Real-world application: For a research team deciding whether to deploy a new larger model, BIG-Bench reveals emergent abilities like analogical reasoning or complex pattern recognition that weren’t explicitly trained but emerged from scale. This helps justify the increased computational cost if new capabilities enable valuable applications.
Choosing the Right Metrics and Benchmarks for Your Project
Now that you understand what each metric and benchmark measures, here’s how to choose the right ones for common application types.

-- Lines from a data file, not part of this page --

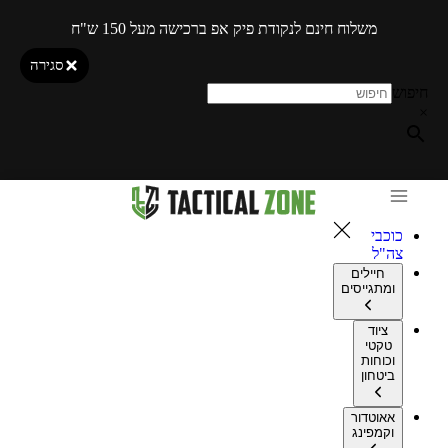
משלוח חינם לנקודת פיק אפ ברכישה מעל 150 ש"ח
סגירה
חיפוש
×
כוכבי
צה"ל
חיילים
ומתגייסים
ציוד
טקטי
וכוחות
ביטחון
אאוטדור
וקמפינג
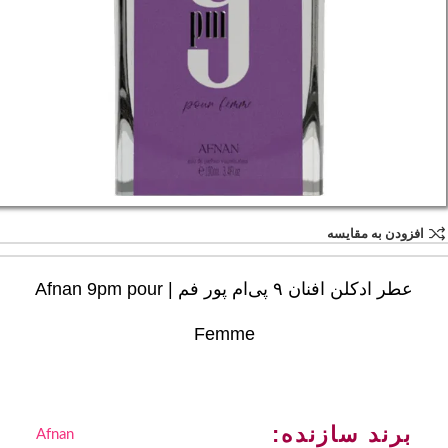
افزودن به مقایسه
عطر ادکلن افنان ۹ پی‌ام پور فم | Afnan 9pm pour
Femme
برند سازنده:
Afnan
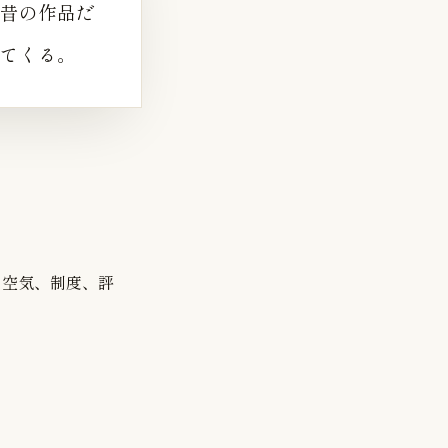
昔の作品だ
てくる。
う空気、制度、評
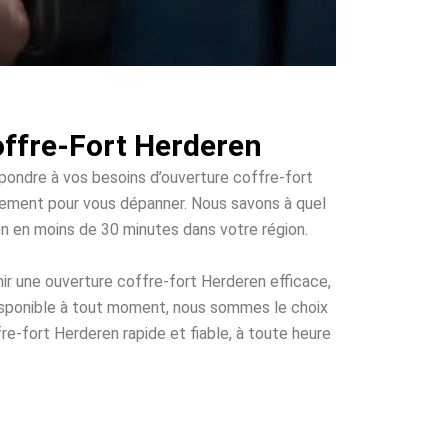
offre-Fort Herderen
épondre à vos besoins d’ouverture coffre-fort
apidement pour vous dépanner. Nous savons à quel
ion en moins de 30 minutes dans votre région.
ir une ouverture coffre-fort Herderen efficace,
disponible à tout moment, nous sommes le choix
re-fort Herderen rapide et fiable, à toute heure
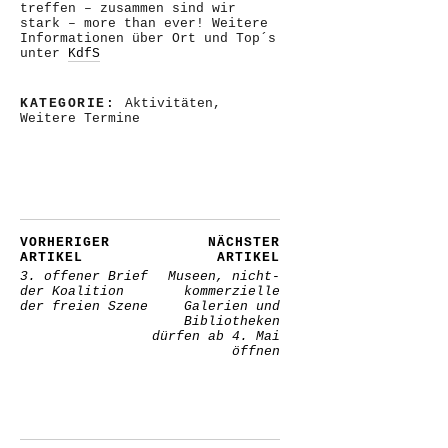
treffen – zusammen sind wir
stark – more than ever! Weitere
Informationen über Ort und Top´s
unter
KdfS
KATEGORIE:
Aktivitäten
,
Weitere Termine
VORHERIGER
NÄCHSTER
ARTIKEL
ARTIKEL
3. offener Brief
Museen, nicht-
der Koalition
kommerzielle
der freien Szene
Galerien und
Bibliotheken
dürfen ab 4. Mai
öffnen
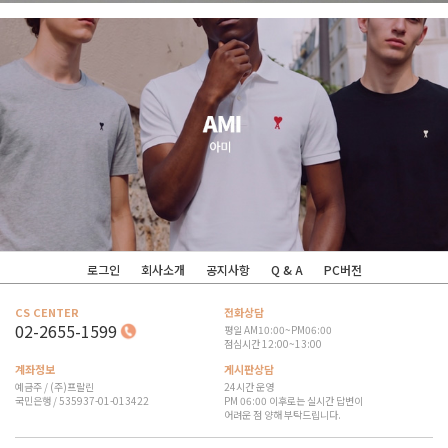
로그인
회사소개
공지사항
Q & A
PC버전
CS CENTER
전화상담
02-2655-1599
평일 AM10:00~PM06:00
점심시간 12:00~13:00
계좌정보
게시판상담
예금주 / (주)프랄린
24시간 운영
국민은행 / 535937-01-013422
PM 06:00 이후로는 실시간 답변이
어려운 점 양해 부탁드립니다.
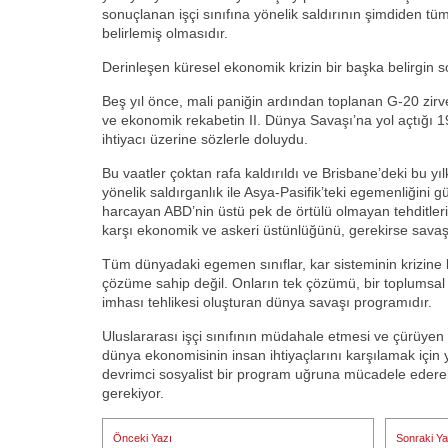
sonuçlanan işçi sınıfına yönelik saldırının şimdiden tüm
belirlemiş olmasıdır.
Derinleşen küresel ekonomik krizin bir başka belirgin 
Beş yıl önce, mali paniğin ardından toplanan G-20 zirvesi
ve ekonomik rekabetin II. Dünya Savaşı’na yol açtığı 
ihtiyacı üzerine sözlerle doluydu.
Bu vaatler çoktan rafa kaldırıldı ve Brisbane’deki bu yı
yönelik saldırganlık ile Asya-Pasifik’teki egemenliğini 
harcayan ABD’nin üstü pek de örtülü olmayan tehditler
karşı ekonomik ve askeri üstünlüğünü, gerekirse savaş
Tüm dünyadaki egemen sınıflar, kar sisteminin krizine
çözüme sahip değil. Onların tek çözümü, bir toplumsal 
imhası tehlikesi oluşturan dünya savaşı programıdır.
Uluslararası işçi sınıfının müdahale etmesi ve çürüyen 
dünya ekonomisinin insan ihtiyaçlarını karşılamak için
devrimci sosyalist bir program uğruna mücadele edere
gerekiyor.
Yazı
Önceki Yazı
Sonraki Ya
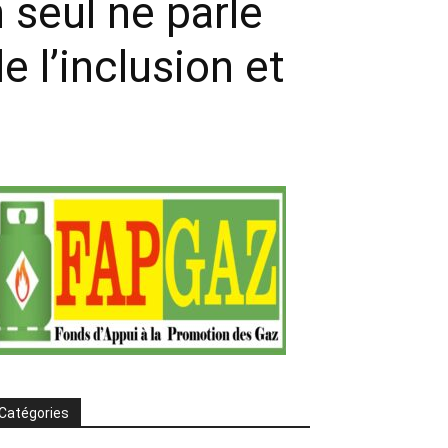
n seul ne parle
e l’inclusion et
Catégories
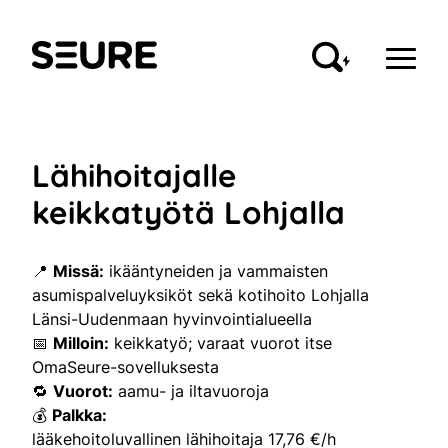
Siirry
sisältöön
Seure
Lähihoitajalle
keikkatyötä Lohjalla
📍
Missä:
ikääntyneiden ja vammaisten
asumispalveluyksiköt sekä kotihoito Lohjalla
Länsi-Uudenmaan hyvinvointialueella
📅
Milloin:
keikkatyö; varaat vuorot itse
OmaSeure-sovelluksesta
🔁
Vuorot:
aamu- ja iltavuoroja
💰
Palkka:
lääkehoitoluvallinen lähihoitaja 17,76 €/h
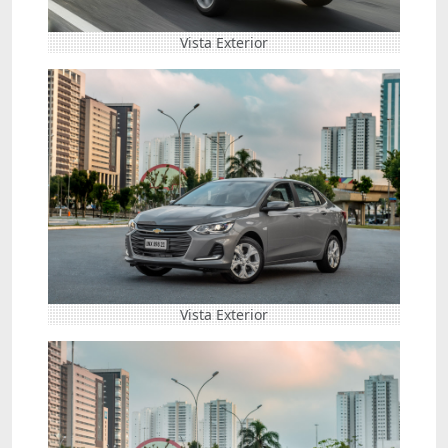
Vista Exterior
Vista Exterior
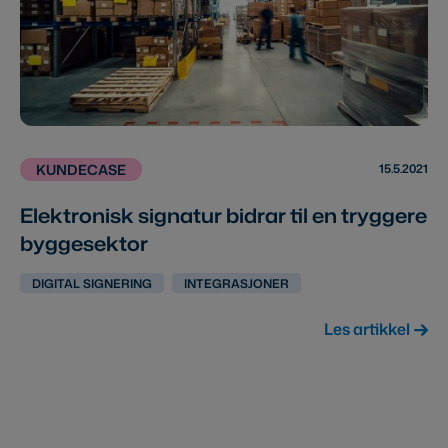
15.5.2021
KUNDECASE
Elektronisk signatur bidrar til en tryggere
byggesektor
DIGITAL SIGNERING
INTEGRASJONER
Les artikkel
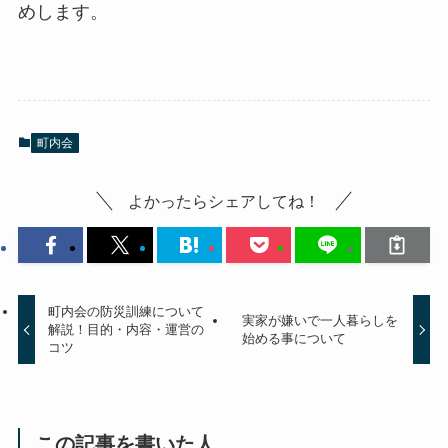
めします。
町内会
よかったらシェアしてね！
町内会の防災訓練について
実家が嫌いで一人暮らしを
解説！目的・内容・運営の
始める事について
コツ
この記事を書いた人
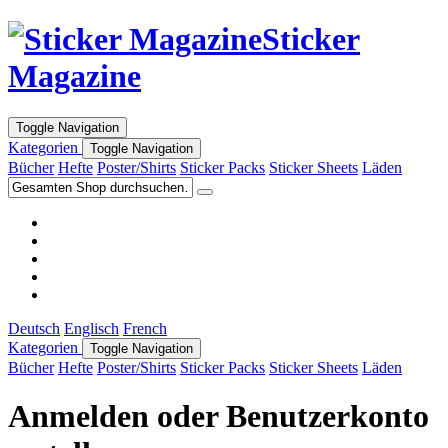
Sticker
Magazine
Toggle Navigation
Kategorien
Toggle Navigation
Bücher
Hefte
Poster/Shirts
Sticker Packs
Sticker Sheets
Läden
Deutsch
Englisch
French
Kategorien
Toggle Navigation
Bücher
Hefte
Poster/Shirts
Sticker Packs
Sticker Sheets
Läden
Anmelden oder Benutzerkonto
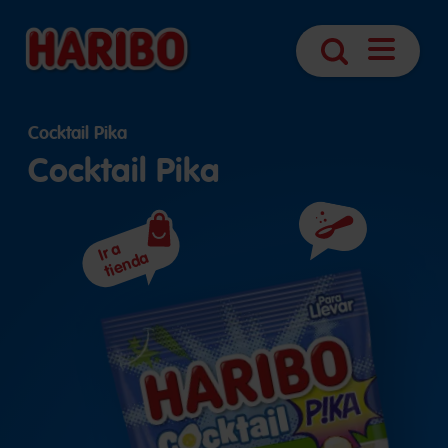
Abrir
Búsqueda
navegaci
Cocktail Pika
Cocktail Pika
Ingredientes
Ir a
tienda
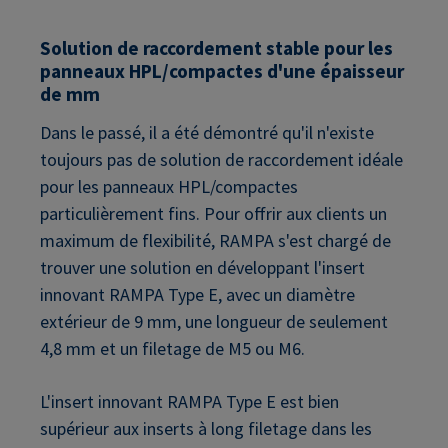
Solution de raccordement stable pour les
panneaux HPL/compactes d'une épaisseur
de mm
Dans le passé, il a été démontré qu'il n'existe
toujours pas de solution de raccordement idéale
pour les panneaux HPL/compactes
particulièrement fins. Pour offrir aux clients un
maximum de flexibilité, RAMPA s'est chargé de
trouver une solution en développant l'insert
innovant RAMPA Type E, avec un diamètre
extérieur de 9 mm, une longueur de seulement
4,8 mm et un filetage de M5 ou M6.
L'insert innovant RAMPA Type E est bien
supérieur aux inserts à long filetage dans les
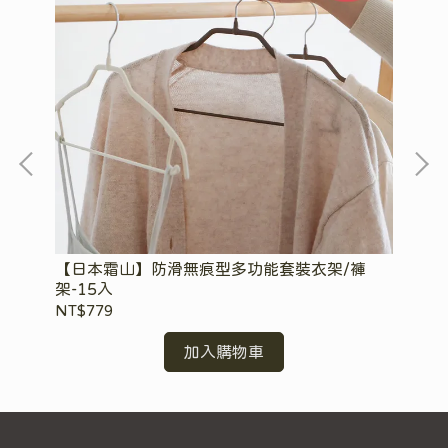
浴巾
【日本霜山】防滑無痕型多功能套裝衣架/褲
【
架-15入
色
NT$779
NT
加入購物車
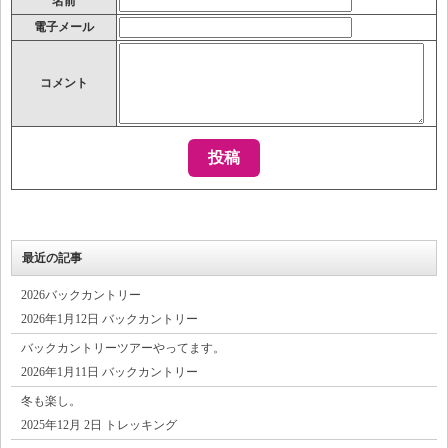
名前
電子メール
コメント
最近の記事
2026バックカントリー
2026年1月12日 バックカントリー
バックカントリーツアーやってます。
2026年1月11日 バックカントリー
冬も楽し。
2025年12月 2日 トレッキング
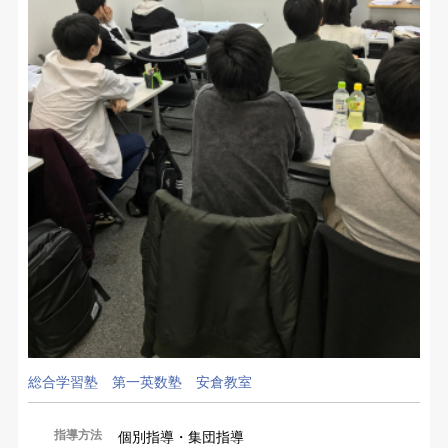
総合学習塾 第一英数塾 安倉教室
指導方法
個別指導・集団指導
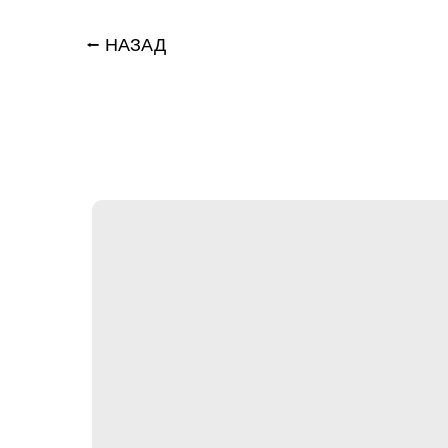
⭠ НАЗАД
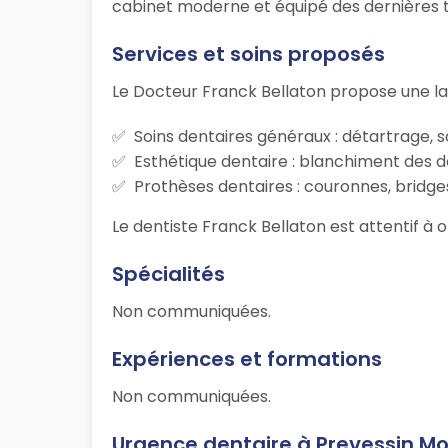
cabinet moderne et équipé des dernières te
Services et soins proposés
Le Docteur Franck Bellaton propose une l
Soins dentaires généraux : détartrage, s
Esthétique dentaire : blanchiment des d
Prothèses dentaires : couronnes, bridges
Le dentiste Franck Bellaton est attentif à 
Spécialités
Non communiquées.
Expériences et formations
Non communiquées.
Urgence dentaire à Prevessin M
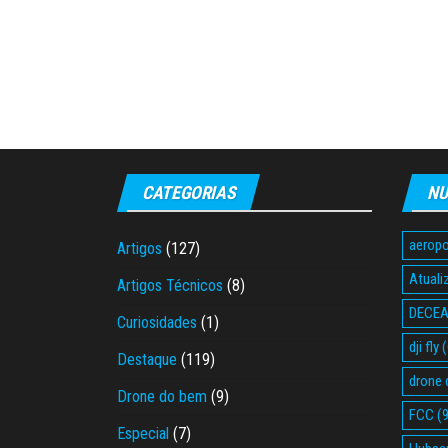
CATEGORIAS
NU
aeropo
Artigos
(127)
Atuali
Artigos Técnicos
(8)
DECE
Curiosidades
(1)
dji fly
(
Destaque
(119)
drone 
Drone do bem
(9)
FCC
(9
Especial
(7)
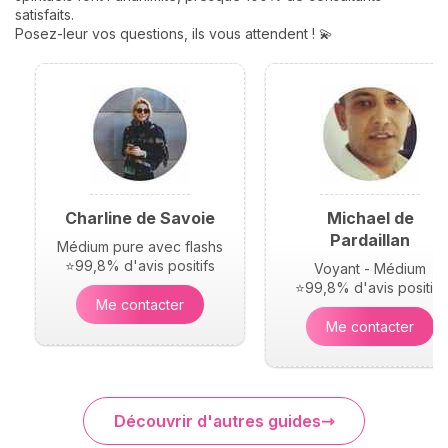
satisfaits.
Posez-leur vos questions, ils vous attendent ! 💫
Charline de Savoie
Michael de
Pardaillan
Médium pure avec flashs
⭐99,8% d'avis positifs
Voyant - Médium
⭐99,8% d'avis positifs
Me contacter
Me contacter
Découvrir d'autres guides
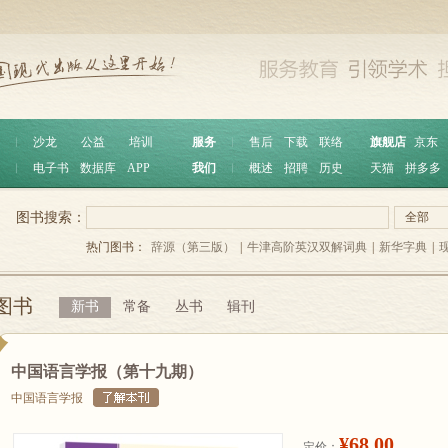
︱
沙龙
公益
培训
服务
︱
售后
下载
联络
旗舰店
京东
︱
电子书
数据库
APP
我们
︱
概述
招聘
历史
天猫
拼多多
图书搜索：
全部
热门图书：
辞源（第三版）
|
牛津高阶英汉双解词典
|
新华字典
|
图书
新书
常备
丛书
辑刊
中国语言学报（第十九期）
中国语言学报
¥68.00
定价：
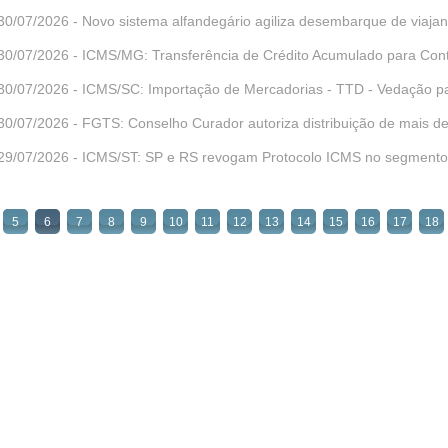
30/07/2026 - Novo sistema alfandegário agiliza desembarque de viajan
30/07/2026 - ICMS/MG: Transferência de Crédito Acumulado para Contr
30/07/2026 - ICMS/SC: Importação de Mercadorias - TTD - Vedação par
30/07/2026 - FGTS: Conselho Curador autoriza distribuição de mais de
29/07/2026 - ICMS/ST: SP e RS revogam Protocolo ICMS no segmento de
5
6
7
8
9
10
11
12
13
14
15
16
17
18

For Customer Service Chatbots: Focus on answer relevancy, toxicity, coherence, and latency. Evaluate using MT-Bench for conversational ability and HellaSwag for common sense. Track F1 score if you’re classifying customer issues.
For Content Generation Tools: Prioritize coherence, diversity, and BERTScore for semantic quality. Use BLEU or ROUGE if you’re adapting existing content. Monitor toxicity and latency for user-facing applications.
For Code Assistants: HumanEval is your primary benchmark. Track accuracy for code completion and latency for interactive features. Tool correctness matters if your system integrates with development environments.
For Educational Platforms: Use MMLU for broad knowledge, ARC for reasoning, and GSM8K for math. Track answer relevancy and hallucination detection to ensure accurate information. TruthfulQA helps prevent spreading misconceptions.
For RAG-Based Systems: Contextual relevancy and hallucination detection are critical. Monitor groundedness with correctness, and utilization with completeness. Answer relevancy ensures you’re actually helping users.
For Translation Services: BLEU score is your primary metric. Track latency for real-time translation and diversity to avoid repetitive phrasings.
For Summarization Tools: ROUGE scores tell you if you’re capturing key information. Monitor coherence for readability and latency for user experience.
Practical Implementation Strategy
Start simple and build complexity as you learn what matters for your specific users. Begin with three to five metrics that directly impact user satisfaction. Add benchmarks relevant to your domain. Create a small test set from real user interactions, and gradually expand it as you encounter edge cases.
Monitor your chosen metrics continuously in production. Set up alerts for when critical metrics decline. Run benchmark comparisons monthly to track improvements. Most importantly, combine automated metrics with regular manual review. Numbers tell you what’s happening; human judgment tells you why it matters.
The goal isn’t perfect scores on every metric and benchmark. The goal is building something users find valuable and reliable. Use metrics and benchmarks as tools to understand your system’s strengths and weaknesses, then improve the aspects that matter most for your specific application. That’s how evaluation transforms from an academic exercise into a practical tool for building better LLM applications.